*Activity*: Write the data out again so that it matches word for word.

*Data excerpts*:
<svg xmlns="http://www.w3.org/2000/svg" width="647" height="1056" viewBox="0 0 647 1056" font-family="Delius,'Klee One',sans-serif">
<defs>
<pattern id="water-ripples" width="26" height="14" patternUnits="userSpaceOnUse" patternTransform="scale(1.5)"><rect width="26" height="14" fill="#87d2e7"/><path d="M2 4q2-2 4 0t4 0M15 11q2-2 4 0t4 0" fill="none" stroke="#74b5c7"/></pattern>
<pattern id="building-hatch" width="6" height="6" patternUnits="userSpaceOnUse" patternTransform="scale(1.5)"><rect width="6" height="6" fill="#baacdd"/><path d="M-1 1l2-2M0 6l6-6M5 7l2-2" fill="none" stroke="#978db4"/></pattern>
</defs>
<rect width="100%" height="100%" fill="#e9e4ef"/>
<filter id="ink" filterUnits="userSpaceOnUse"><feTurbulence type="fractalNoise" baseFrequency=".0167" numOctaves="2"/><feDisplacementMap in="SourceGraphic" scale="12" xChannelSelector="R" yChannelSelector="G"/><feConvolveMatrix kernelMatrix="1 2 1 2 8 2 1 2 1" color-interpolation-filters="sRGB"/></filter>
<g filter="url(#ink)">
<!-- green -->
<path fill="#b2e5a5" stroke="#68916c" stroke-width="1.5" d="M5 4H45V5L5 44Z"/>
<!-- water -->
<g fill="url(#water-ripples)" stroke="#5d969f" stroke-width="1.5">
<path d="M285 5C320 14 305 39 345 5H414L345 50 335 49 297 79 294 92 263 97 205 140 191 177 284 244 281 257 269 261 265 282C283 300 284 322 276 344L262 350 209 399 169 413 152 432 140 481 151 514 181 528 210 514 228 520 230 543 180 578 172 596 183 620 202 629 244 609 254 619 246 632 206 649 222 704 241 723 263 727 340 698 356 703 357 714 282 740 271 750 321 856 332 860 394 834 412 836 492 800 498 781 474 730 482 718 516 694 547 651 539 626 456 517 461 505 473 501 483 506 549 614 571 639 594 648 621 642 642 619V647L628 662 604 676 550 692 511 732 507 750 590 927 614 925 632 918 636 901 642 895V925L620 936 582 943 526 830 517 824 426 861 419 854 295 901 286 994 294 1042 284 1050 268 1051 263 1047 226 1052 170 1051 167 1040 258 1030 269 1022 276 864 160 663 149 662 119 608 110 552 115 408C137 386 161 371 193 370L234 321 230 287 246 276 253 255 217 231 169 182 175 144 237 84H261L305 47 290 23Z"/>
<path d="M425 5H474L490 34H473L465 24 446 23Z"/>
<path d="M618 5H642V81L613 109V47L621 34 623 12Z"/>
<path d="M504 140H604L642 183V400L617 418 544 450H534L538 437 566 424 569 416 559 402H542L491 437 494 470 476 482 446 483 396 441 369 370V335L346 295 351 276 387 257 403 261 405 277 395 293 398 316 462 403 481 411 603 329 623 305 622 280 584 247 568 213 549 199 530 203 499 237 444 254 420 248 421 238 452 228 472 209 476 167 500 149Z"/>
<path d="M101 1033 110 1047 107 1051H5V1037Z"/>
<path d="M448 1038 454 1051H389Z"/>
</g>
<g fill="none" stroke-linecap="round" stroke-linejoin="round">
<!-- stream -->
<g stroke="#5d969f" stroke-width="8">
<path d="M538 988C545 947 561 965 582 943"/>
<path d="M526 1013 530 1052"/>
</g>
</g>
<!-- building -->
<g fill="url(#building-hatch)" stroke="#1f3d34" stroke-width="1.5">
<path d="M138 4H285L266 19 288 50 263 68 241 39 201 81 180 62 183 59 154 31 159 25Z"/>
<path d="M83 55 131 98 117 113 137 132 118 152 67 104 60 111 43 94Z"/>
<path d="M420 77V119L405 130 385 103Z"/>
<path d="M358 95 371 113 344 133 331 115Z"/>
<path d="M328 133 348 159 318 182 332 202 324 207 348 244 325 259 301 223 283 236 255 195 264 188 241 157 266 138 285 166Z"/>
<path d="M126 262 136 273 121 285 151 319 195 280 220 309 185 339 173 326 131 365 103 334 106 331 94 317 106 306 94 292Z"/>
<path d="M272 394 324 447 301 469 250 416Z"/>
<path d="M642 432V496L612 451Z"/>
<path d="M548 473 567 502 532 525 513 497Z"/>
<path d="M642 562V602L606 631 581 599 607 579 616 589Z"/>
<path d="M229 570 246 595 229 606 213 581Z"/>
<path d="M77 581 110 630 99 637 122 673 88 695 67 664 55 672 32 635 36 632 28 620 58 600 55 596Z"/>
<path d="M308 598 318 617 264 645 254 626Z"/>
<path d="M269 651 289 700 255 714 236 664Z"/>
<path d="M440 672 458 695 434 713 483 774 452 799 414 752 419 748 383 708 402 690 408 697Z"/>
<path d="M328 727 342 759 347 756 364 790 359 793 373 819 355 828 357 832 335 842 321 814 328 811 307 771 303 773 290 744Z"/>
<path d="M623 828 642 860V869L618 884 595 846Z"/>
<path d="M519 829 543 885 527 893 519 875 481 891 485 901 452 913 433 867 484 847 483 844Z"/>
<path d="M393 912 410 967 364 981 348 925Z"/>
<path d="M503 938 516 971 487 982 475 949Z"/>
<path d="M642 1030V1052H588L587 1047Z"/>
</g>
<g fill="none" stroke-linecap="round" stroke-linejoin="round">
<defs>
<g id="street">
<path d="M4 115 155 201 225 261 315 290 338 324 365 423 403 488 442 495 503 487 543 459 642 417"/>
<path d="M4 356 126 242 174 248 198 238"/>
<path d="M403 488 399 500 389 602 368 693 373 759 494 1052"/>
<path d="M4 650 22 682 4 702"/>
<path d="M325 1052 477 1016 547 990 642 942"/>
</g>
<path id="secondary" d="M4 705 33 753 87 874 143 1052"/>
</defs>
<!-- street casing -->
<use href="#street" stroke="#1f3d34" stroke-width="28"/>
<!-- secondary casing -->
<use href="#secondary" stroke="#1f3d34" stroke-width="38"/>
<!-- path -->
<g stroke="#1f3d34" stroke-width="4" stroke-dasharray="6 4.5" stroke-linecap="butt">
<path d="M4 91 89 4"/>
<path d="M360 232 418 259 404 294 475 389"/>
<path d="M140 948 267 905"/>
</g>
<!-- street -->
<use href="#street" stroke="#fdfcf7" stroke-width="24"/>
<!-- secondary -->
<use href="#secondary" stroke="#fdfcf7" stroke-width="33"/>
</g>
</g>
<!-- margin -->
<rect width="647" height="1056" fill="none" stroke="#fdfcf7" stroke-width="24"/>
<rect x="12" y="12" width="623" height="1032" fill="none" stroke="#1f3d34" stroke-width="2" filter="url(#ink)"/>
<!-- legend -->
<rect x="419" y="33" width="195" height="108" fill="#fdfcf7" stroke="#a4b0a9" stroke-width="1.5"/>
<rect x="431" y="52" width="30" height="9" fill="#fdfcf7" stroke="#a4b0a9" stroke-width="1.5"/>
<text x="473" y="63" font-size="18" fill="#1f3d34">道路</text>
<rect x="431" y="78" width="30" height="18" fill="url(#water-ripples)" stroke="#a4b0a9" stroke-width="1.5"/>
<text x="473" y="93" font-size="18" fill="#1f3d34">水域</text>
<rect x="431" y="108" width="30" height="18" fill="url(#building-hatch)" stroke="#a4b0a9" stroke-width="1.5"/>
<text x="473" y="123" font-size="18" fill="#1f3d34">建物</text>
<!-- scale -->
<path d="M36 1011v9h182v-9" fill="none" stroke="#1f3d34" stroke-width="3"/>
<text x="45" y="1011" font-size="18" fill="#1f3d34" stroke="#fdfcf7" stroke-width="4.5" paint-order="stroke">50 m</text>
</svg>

*Exercise result*:
<svg xmlns="http://www.w3.org/2000/svg" width="647" height="1056" viewBox="0 0 647 1056" font-family="Delius,'Klee One',sans-serif">
<defs>
<pattern id="water-ripples" width="26" height="14" patternUnits="userSpaceOnUse" patternTransform="scale(1.5)"><rect width="26" height="14" fill="#87d2e7"/><path d="M2 4q2-2 4 0t4 0M15 11q2-2 4 0t4 0" fill="none" stroke="#74b5c7"/></pattern>
<pattern id="building-hatch" width="6" height="6" patternUnits="userSpaceOnUse" patternTransform="scale(1.5)"><rect width="6" height="6" fill="#baacdd"/><path d="M-1 1l2-2M0 6l6-6M5 7l2-2" fill="none" stroke="#978db4"/></pattern>
</defs>
<rect width="100%" height="100%" fill="#e9e4ef"/>
<filter id="ink" filterUnits="userSpaceOnUse"><feTurbulence type="fractalNoise" baseFrequency=".0167" numOctaves="2"/><feDisplacementMap in="SourceGraphic" scale="12" xChannelSelector="R" yChannelSelector="G"/><feConvolveMatrix kernelMatrix="1 2 1 2 8 2 1 2 1" color-interpolation-filters="sRGB"/></filter>
<g filter="url(#ink)">
<!-- green -->
<path fill="#b2e5a5" stroke="#68916c" stroke-width="1.5" d="M5 4H45V5L5 44Z"/>
<!-- water -->
<g fill="url(#water-ripples)" stroke="#5d969f" stroke-width="1.5">
<path d="M285 5C320 14 305 39 345 5H414L345 50 335 49 297 79 294 92 263 97 205 140 191 177 284 244 281 257 269 261 265 282C283 300 284 322 276 344L262 350 209 399 169 413 152 432 140 481 151 514 181 528 210 514 228 520 230 543 180 578 172 596 183 620 202 629 244 609 254 619 246 632 206 649 222 704 241 723 263 727 340 698 356 703 357 714 282 740 271 750 321 856 332 860 394 834 412 836 492 800 498 781 474 730 482 718 516 694 547 651 539 626 456 517 461 505 473 501 483 506 549 614 571 639 594 648 621 642 642 619V647L628 662 604 676 550 692 511 732 507 750 590 927 614 925 632 918 636 901 642 895V925L620 936 582 943 526 830 517 824 426 861 419 854 295 901 286 994 294 1042 284 1050 268 1051 263 1047 226 1052 170 1051 167 1040 258 1030 269 1022 276 864 160 663 149 662 119 608 110 552 115 408C137 386 161 371 193 370L234 321 230 287 246 276 253 255 217 231 169 182 175 144 237 84H261L305 47 290 23Z"/>
<path d="M425 5H474L490 34H473L465 24 446 23Z"/>
<path d="M618 5H642V81L613 109V47L621 34 623 12Z"/>
<path d="M504 140H604L642 183V400L617 418 544 450H534L538 437 566 424 569 416 559 402H542L491 437 494 470 476 482 446 483 396 441 369 370V335L346 295 351 276 387 257 403 261 405 277 395 293 398 316 462 403 481 411 603 329 623 305 622 280 584 247 568 213 549 199 530 203 499 237 444 254 420 248 421 238 452 228 472 209 476 167 500 149Z"/>
<path d="M101 1033 110 1047 107 1051H5V1037Z"/>
<path d="M448 1038 454 1051H389Z"/>
</g>
<g fill="none" stroke-linecap="round" stroke-linejoin="round">
<!-- stream -->
<g stroke="#5d969f" stroke-width="8">
<path d="M538 988C545 947 561 965 582 943"/>
<path d="M526 1013 530 1052"/>
</g>
</g>
<!-- building -->
<g fill="url(#building-hatch)" stroke="#1f3d34" stroke-width="1.5">
<path d="M138 4H285L266 19 288 50 263 68 241 39 201 81 180 62 183 59 154 31 159 25Z"/>
<path d="M83 55 131 98 117 113 137 132 118 152 67 104 60 111 43 94Z"/>
<path d="M420 77V119L405 130 385 103Z"/>
<path d="M358 95 371 113 344 133 331 115Z"/>
<path d="M328 133 348 159 318 182 332 202 324 207 348 244 325 259 301 223 283 236 255 195 264 188 241 157 266 138 285 166Z"/>
<path d="M126 262 136 273 121 285 151 319 195 280 220 309 185 339 173 326 131 365 103 334 106 331 94 317 106 306 94 292Z"/>
<path d="M272 394 324 447 301 469 250 416Z"/>
<path d="M642 432V496L612 451Z"/>
<path d="M548 473 567 502 532 525 513 497Z"/>
<path d="M642 562V602L606 631 581 599 607 579 616 589Z"/>
<path d="M229 570 246 595 229 606 213 581Z"/>
<path d="M77 581 110 630 99 637 122 673 88 695 67 664 55 672 32 635 36 632 28 620 58 600 55 596Z"/>
<path d="M308 598 318 617 264 645 254 626Z"/>
<path d="M269 651 289 700 255 714 236 664Z"/>
<path d="M440 672 458 695 434 713 483 774 452 799 414 752 419 748 383 708 402 690 408 697Z"/>
<path d="M328 727 342 759 347 756 364 790 359 793 373 819 355 828 357 832 335 842 321 814 328 811 307 771 303 773 290 744Z"/>
<path d="M623 828 642 860V869L618 884 595 846Z"/>
<path d="M519 829 543 885 527 893 519 875 481 891 485 901 452 913 433 867 484 847 483 844Z"/>
<path d="M393 912 410 967 364 981 348 925Z"/>
<path d="M503 938 516 971 487 982 475 949Z"/>
<path d="M642 1030V1052H588L587 1047Z"/>
</g>
<g fill="none" stroke-linecap="round" stroke-linejoin="round">
<defs>
<g id="street">
<path d="M4 115 155 201 225 261 315 290 338 324 365 423 403 488 442 495 503 487 543 459 642 417"/>
<path d="M4 356 126 242 174 248 198 238"/>
<path d="M403 488 399 500 389 602 368 693 373 759 494 1052"/>
<path d="M4 650 22 682 4 702"/>
<path d="M325 1052 477 1016 547 990 642 942"/>
</g>
<path id="secondary" d="M4 705 33 753 87 874 143 1052"/>
</defs>
<!-- street casing -->
<use href="#street" stroke="#1f3d34" stroke-width="28"/>
<!-- secondary casing -->
<use href="#secondary" stroke="#1f3d34" stroke-width="38"/>
<!-- path -->
<g stroke="#1f3d34" stroke-width="4" stroke-dasharray="6 4.5" stroke-linecap="butt">
<path d="M4 91 89 4"/>
<path d="M360 232 418 259 404 294 475 389"/>
<path d="M140 948 267 905"/>
</g>
<!-- street -->
<use href="#street" stroke="#fdfcf7" stroke-width="24"/>
<!-- secondary -->
<use href="#secondary" stroke="#fdfcf7" stroke-width="33"/>
</g>
</g>
<!-- margin -->
<rect width="647" height="1056" fill="none" stroke="#fdfcf7" stroke-width="24"/>
<rect x="12" y="12" width="623" height="1032" fill="none" stroke="#1f3d34" stroke-width="2" filter="url(#ink)"/>
<!-- legend -->
<rect x="419" y="33" width="195" height="108" fill="#fdfcf7" stroke="#a4b0a9" stroke-width="1.5"/>
<rect x="431" y="52" width="30" height="9" fill="#fdfcf7" stroke="#a4b0a9" stroke-width="1.5"/>
<text x="473" y="63" font-size="18" fill="#1f3d34">道路</text>
<rect x="431" y="78" width="30" height="18" fill="url(#water-ripples)" stroke="#a4b0a9" stroke-width="1.5"/>
<text x="473" y="93" font-size="18" fill="#1f3d34">水域</text>
<rect x="431" y="108" width="30" height="18" fill="url(#building-hatch)" stroke="#a4b0a9" stroke-width="1.5"/>
<text x="473" y="123" font-size="18" fill="#1f3d34">建物</text>
<!-- scale -->
<path d="M36 1011v9h182v-9" fill="none" stroke="#1f3d34" stroke-width="3"/>
<text x="45" y="1011" font-size="18" fill="#1f3d34" stroke="#fdfcf7" stroke-width="4.5" paint-order="stroke">50 m</text>
</svg>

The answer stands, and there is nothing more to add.